The parody of traditional architectural forms is in fact a recurrent feature of Postmodernism. Michael Graves's Portland Public Services Building (1982) in Portland, Oregon, is basically a large cubic office block, illuminated by identical rows of small unmoulded windows, as in most Modernist buildings with this function. However, it also contains numerous classical features, including a pair of pilasters and a keystone, so enormous that they take up many storeys of the façade. A comparable effect was achieved in Robert Stern's project (1980) for the Chicago Tribune Tower, an enormous structure whose façade is covered with reflective glass like that of a Modernist office block by Ludwig Mies van der Rohe. Despite the modern materials, the shape of the tower is in fact that of a classical pier with superimposed pilasters, resting on a pedestal and bearing an entablature. In this case the historical references are particularly complex, not only recalling a distant historical past but also the similar design that the Austrian architect Adolf Loos had made in 1922 for the same project.

III

Art

This combination of modernity with allusions to both the distant and recent past is also a feature of much of the painting and sculpture of the Postmodernist period. In Sandro Chia's work, the bright, unnaturalistic colours, distorted forms, and complicated surface patterns show the influence of Modernism, in particular Italian Futurism. However, Chia represents not the modern urban scenes favoured by the Futurists but the idyllic way of life of the rural Mediterranean. The mythical quality of such works is, however, combined with a humorous irony not unlike that of Postmodern architecture. In Chia's Son of the Son (1981, Leo Castelli Gallery, New York), for example, the central figure is a ridiculously colossal peasant, who is carrying a sack filled not with his produce but with three golf clubs.

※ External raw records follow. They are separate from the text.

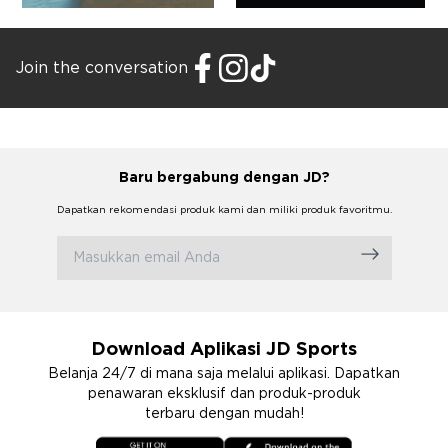
Join the conversation
Baru bergabung dengan JD?
Dapatkan rekomendasi produk kami dan miliki produk favoritmu.
Download Aplikasi JD Sports
Belanja 24/7 di mana saja melalui aplikasi. Dapatkan
penawaran eksklusif dan produk-produk
terbaru dengan mudah!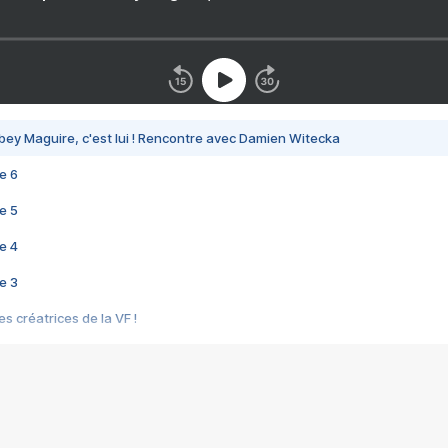
bey Maguire, c'est lui ! Rencontre avec Damien Witecka
e 6
e 5
e 4
e 3
s créatrices de la VF !
e 2
e 1
e Mektoub My Love arrive enfin ! Rencontre avec Shaïn Boumedine et Sal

While Chia employs specifically Mediterranean imagery, Mimmo Paladino's paintings contain complex allegories that allude to tribal ritual and Christianity, as well as Classical legend. In common with many Postmodernist artists, Paladino never allows the viewer to make a straightforward interpretation of his work. This quality of ambiguity is also exploited by Christopher Le Brun, where the imprecise brushwork adds to the dreamlike atmosphere of the painting. A similar poetic mood, although achieved by different means, is apparent in the sculptures of Anne and Patrick Poirier, in which subjects taken from ancient myths are represented by enigmatic fragments, such as the giant bronze eye in Mimas (1983, Sonnabend Gallery, New York).

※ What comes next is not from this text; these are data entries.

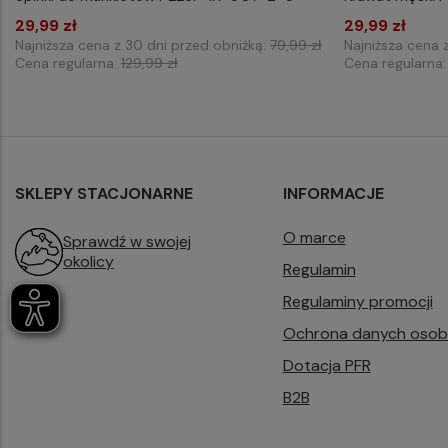
WYBIERZ ROZMIAR DO KOSZYKA
WYB
29,99 zł
one size
29,99 zł
Najniższa cena z 30 dni przed obniżką:
79,99 zł
Najniższa cena 
Cena regularna:
129,99 zł
Cena regularna
SKLEPY STACJONARNE
INFORMACJE
O marce
Sprawdź w swojej
okolicy
Regulamin
Regulaminy promocji
Ochrona danych oso
Dotacja PFR
B2B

The Postmodernists' inclination towards Classical imagery has led some critics to dismiss the movement as merely a reactionary tendency, akin to the art and architecture of fascist regimes in the 1930s. None the less, Postmodernism can be regarded as a constructive response to the wide range of styles and techniques at the disposal of the artist and architect at the end of the 20th century, and to the prevailing uncertainty concerning their role and authority.